MXNetError - dataset does not start with a valid magic number

I am trying to use amazon sagemaker linear-learner algorithm, it support content type of ‘application/x-recordio-protobuf’. In preprocessing phase, i used scikit-learn preprocessing to one-hot-encode my features. Then i use linear learner estimator to with record-io converted input data.

I used package and the preprocess conversion was successful.

from sagemaker.amazon.common import write_spmatrix_to_sparse_tensor

But when linear-learner takes the input record, it fails with the error below

Caused by: [15:53:30] /opt/brazil-pkg-cache/packages/AIAlgorithmsCppLibs/AIAlgorithmsCppLibs-2.0.774.0/AL2012/generic-flavor/src/src/aialgs/io/iterator_base.cpp:100:

(Input Error) The header of the MXNet RecordIO record at position 810 in the dataset does not start with a valid magic number.

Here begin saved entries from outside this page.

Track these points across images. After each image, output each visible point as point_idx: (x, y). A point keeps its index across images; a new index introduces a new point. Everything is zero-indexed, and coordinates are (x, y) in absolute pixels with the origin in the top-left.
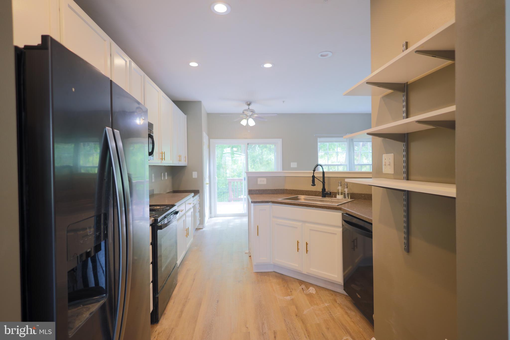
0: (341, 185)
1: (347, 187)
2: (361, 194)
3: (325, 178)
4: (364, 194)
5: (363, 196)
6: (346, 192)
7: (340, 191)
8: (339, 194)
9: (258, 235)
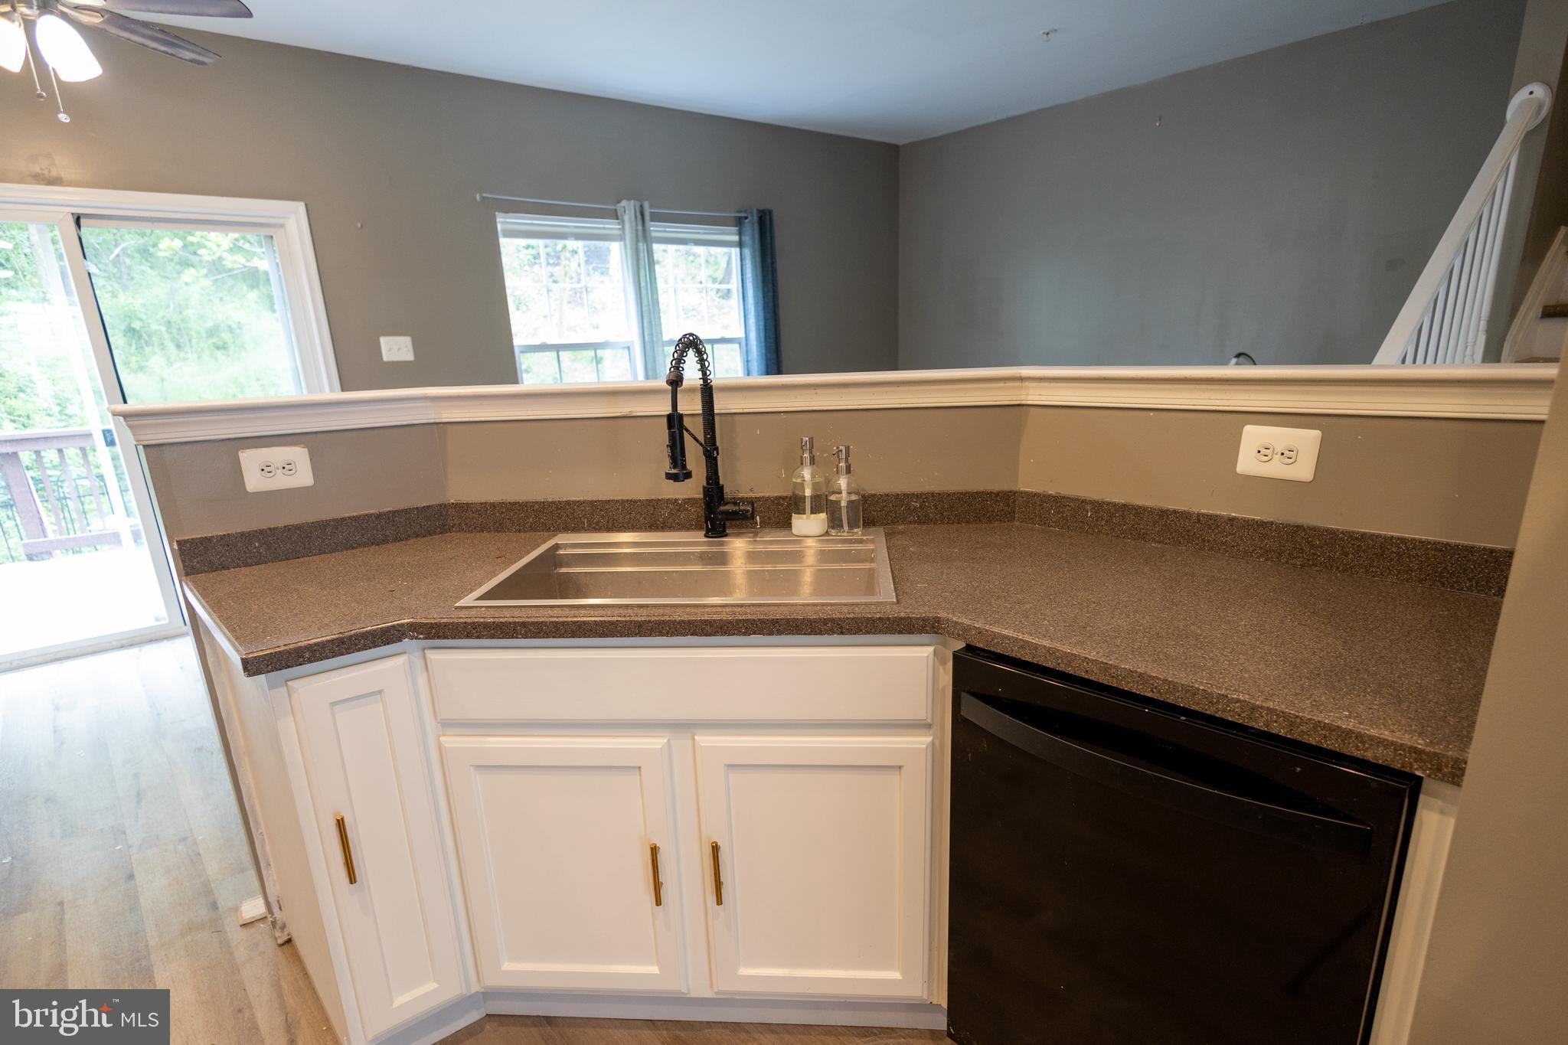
0: (813, 461)
1: (848, 471)
2: (906, 495)
3: (717, 419)
4: (918, 496)
5: (915, 508)
6: (844, 499)
7: (808, 493)
8: (801, 511)
9: (352, 879)
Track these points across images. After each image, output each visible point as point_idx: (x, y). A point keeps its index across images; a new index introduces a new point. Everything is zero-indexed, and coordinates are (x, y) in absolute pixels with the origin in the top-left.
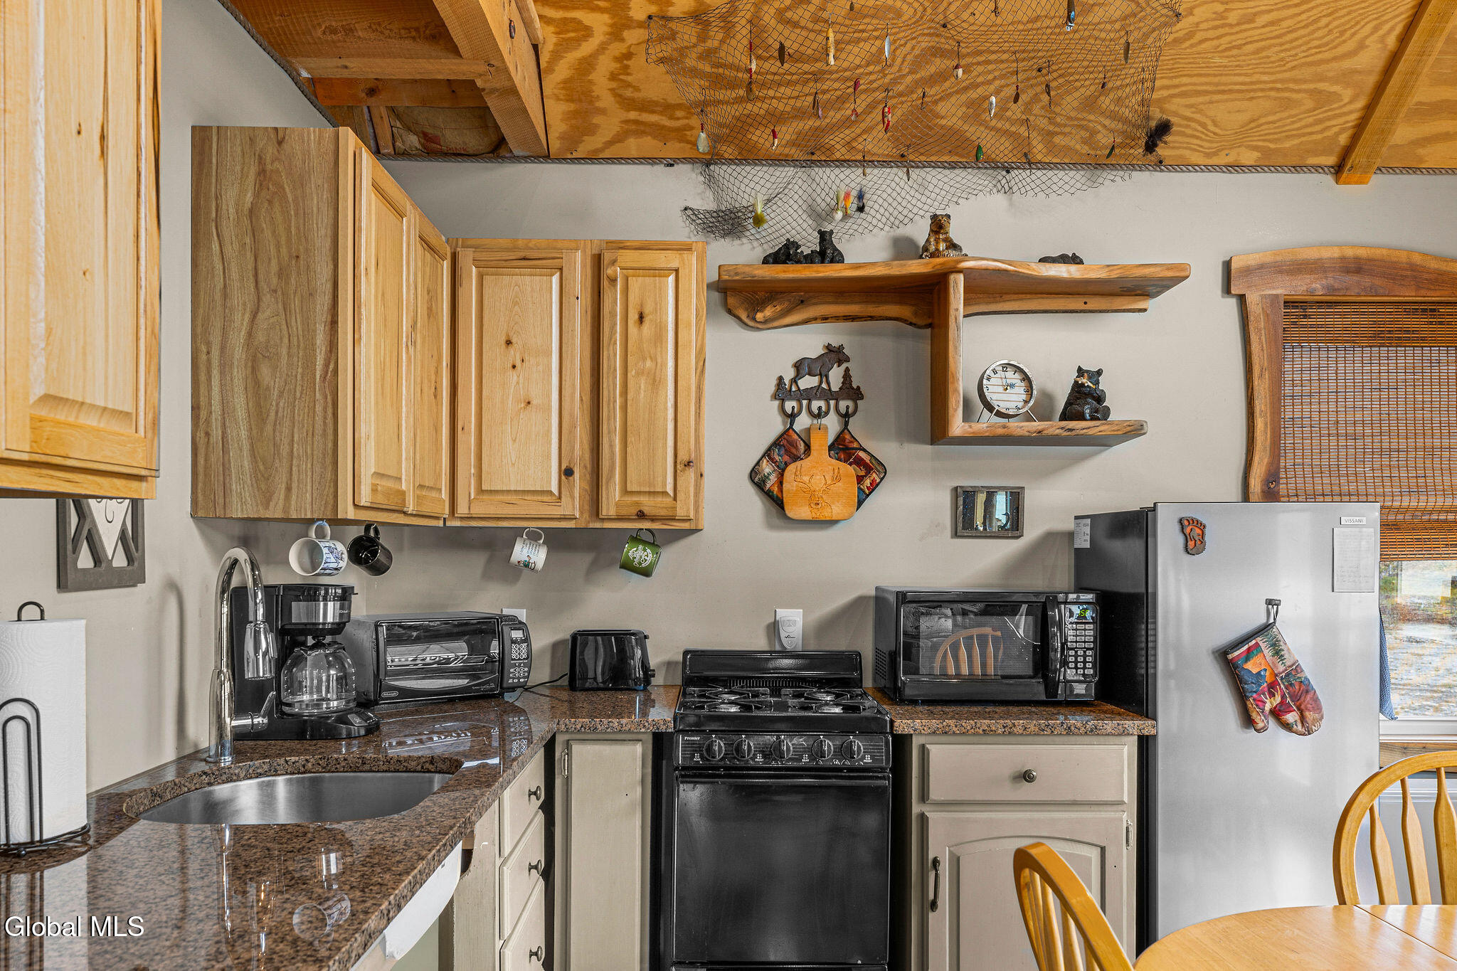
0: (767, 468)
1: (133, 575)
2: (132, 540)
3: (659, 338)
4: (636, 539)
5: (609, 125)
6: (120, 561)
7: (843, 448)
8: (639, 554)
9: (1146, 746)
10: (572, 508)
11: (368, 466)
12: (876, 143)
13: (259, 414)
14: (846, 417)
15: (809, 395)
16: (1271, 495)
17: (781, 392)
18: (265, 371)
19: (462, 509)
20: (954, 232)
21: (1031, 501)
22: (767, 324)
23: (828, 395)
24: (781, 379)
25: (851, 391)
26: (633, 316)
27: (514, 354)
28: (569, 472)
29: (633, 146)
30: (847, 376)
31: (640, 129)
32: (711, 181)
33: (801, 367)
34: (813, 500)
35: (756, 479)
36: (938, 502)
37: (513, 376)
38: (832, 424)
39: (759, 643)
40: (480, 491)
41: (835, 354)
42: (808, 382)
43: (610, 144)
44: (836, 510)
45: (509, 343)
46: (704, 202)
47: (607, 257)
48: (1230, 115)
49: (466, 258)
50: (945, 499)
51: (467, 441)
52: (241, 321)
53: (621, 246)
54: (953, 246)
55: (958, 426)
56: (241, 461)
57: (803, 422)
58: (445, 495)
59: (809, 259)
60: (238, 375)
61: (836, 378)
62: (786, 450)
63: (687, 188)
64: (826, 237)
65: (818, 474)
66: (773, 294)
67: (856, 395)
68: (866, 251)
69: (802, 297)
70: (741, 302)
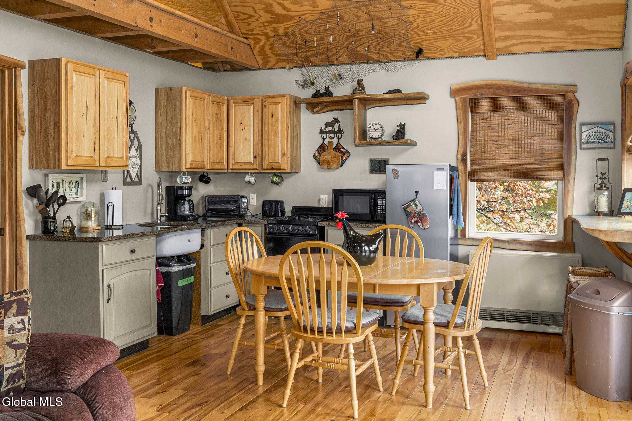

#sagemaker #linear-learner #mxnet #application/x-recordio-protobuf

I assume the problem comes from the preprocessing. Can you share a code example for how you preprocess and convert the data?

i have posted the same question in stackoverflow…

did you ever figure it out? I m getting the same error on the factorization machine and I protobuffed the data already …

@SarathChandran Did you ever figure this out? I ended up with something very similar to yours in my output_fn, trying to pass the output to KMeans. Same error. The line that MXNet is complaining about (no magic number) is the same number as number of samples in the file.